TASK DETAILS –
The response should be an exact copy of every record.

(Stored entries)
= = = =
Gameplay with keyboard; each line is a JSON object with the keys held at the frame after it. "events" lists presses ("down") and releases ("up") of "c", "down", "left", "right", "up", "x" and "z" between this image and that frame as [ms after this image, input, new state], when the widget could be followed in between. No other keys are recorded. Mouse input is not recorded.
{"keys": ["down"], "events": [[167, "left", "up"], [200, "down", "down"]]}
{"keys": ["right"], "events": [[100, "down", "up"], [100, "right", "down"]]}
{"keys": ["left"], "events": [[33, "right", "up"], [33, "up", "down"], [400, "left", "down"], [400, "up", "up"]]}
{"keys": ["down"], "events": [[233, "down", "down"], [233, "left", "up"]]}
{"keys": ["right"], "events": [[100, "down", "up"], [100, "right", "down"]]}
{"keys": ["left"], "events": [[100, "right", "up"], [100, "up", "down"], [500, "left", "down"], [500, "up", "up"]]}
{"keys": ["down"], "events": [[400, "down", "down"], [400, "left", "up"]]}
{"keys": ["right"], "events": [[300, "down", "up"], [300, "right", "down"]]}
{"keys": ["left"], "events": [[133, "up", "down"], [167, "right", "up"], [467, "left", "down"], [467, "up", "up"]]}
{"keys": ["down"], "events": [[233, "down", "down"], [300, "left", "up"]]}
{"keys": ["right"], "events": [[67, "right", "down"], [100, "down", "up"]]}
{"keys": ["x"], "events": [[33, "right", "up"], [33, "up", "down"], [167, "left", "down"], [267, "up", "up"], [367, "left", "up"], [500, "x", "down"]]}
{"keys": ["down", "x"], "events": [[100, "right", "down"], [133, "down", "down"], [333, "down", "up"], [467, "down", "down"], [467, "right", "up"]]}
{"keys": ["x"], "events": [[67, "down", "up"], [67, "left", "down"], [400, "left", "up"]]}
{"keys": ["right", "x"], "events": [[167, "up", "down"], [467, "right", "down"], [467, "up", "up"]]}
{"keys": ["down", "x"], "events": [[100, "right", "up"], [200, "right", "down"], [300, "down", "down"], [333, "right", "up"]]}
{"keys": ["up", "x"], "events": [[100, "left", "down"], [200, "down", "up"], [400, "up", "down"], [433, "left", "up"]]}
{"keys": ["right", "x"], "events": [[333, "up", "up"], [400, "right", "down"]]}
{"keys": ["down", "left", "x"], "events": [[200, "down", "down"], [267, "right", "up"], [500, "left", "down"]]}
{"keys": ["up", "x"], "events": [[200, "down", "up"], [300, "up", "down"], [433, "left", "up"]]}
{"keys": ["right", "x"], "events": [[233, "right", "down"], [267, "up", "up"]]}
= = = =
ANSWER SECTION –
Gameplay with keyboard; each line is a JSON object with the keys held at the frame after it. "events" lists presses ("down") and releases ("up") of "c", "down", "left", "right", "up", "x" and "z" between this image and that frame as [ms after this image, input, new state], when the widget could be followed in between. No other keys are recorded. Mouse input is not recorded.
{"keys": ["down"], "events": [[167, "left", "up"], [200, "down", "down"]]}
{"keys": ["right"], "events": [[100, "down", "up"], [100, "right", "down"]]}
{"keys": ["left"], "events": [[33, "right", "up"], [33, "up", "down"], [400, "left", "down"], [400, "up", "up"]]}
{"keys": ["down"], "events": [[233, "down", "down"], [233, "left", "up"]]}
{"keys": ["right"], "events": [[100, "down", "up"], [100, "right", "down"]]}
{"keys": ["left"], "events": [[100, "right", "up"], [100, "up", "down"], [500, "left", "down"], [500, "up", "up"]]}
{"keys": ["down"], "events": [[400, "down", "down"], [400, "left", "up"]]}
{"keys": ["right"], "events": [[300, "down", "up"], [300, "right", "down"]]}
{"keys": ["left"], "events": [[133, "up", "down"], [167, "right", "up"], [467, "left", "down"], [467, "up", "up"]]}
{"keys": ["down"], "events": [[233, "down", "down"], [300, "left", "up"]]}
{"keys": ["right"], "events": [[67, "right", "down"], [100, "down", "up"]]}
{"keys": ["x"], "events": [[33, "right", "up"], [33, "up", "down"], [167, "left", "down"], [267, "up", "up"], [367, "left", "up"], [500, "x", "down"]]}
{"keys": ["down", "x"], "events": [[100, "right", "down"], [133, "down", "down"], [333, "down", "up"], [467, "down", "down"], [467, "right", "up"]]}
{"keys": ["x"], "events": [[67, "down", "up"], [67, "left", "down"], [400, "left", "up"]]}
{"keys": ["right", "x"], "events": [[167, "up", "down"], [467, "right", "down"], [467, "up", "up"]]}
{"keys": ["down", "x"], "events": [[100, "right", "up"], [200, "right", "down"], [300, "down", "down"], [333, "right", "up"]]}
{"keys": ["up", "x"], "events": [[100, "left", "down"], [200, "down", "up"], [400, "up", "down"], [433, "left", "up"]]}
{"keys": ["right", "x"], "events": [[333, "up", "up"], [400, "right", "down"]]}
{"keys": ["down", "left", "x"], "events": [[200, "down", "down"], [267, "right", "up"], [500, "left", "down"]]}
{"keys": ["up", "x"], "events": [[200, "down", "up"], [300, "up", "down"], [433, "left", "up"]]}
{"keys": ["right", "x"], "events": [[233, "right", "down"], [267, "up", "up"]]}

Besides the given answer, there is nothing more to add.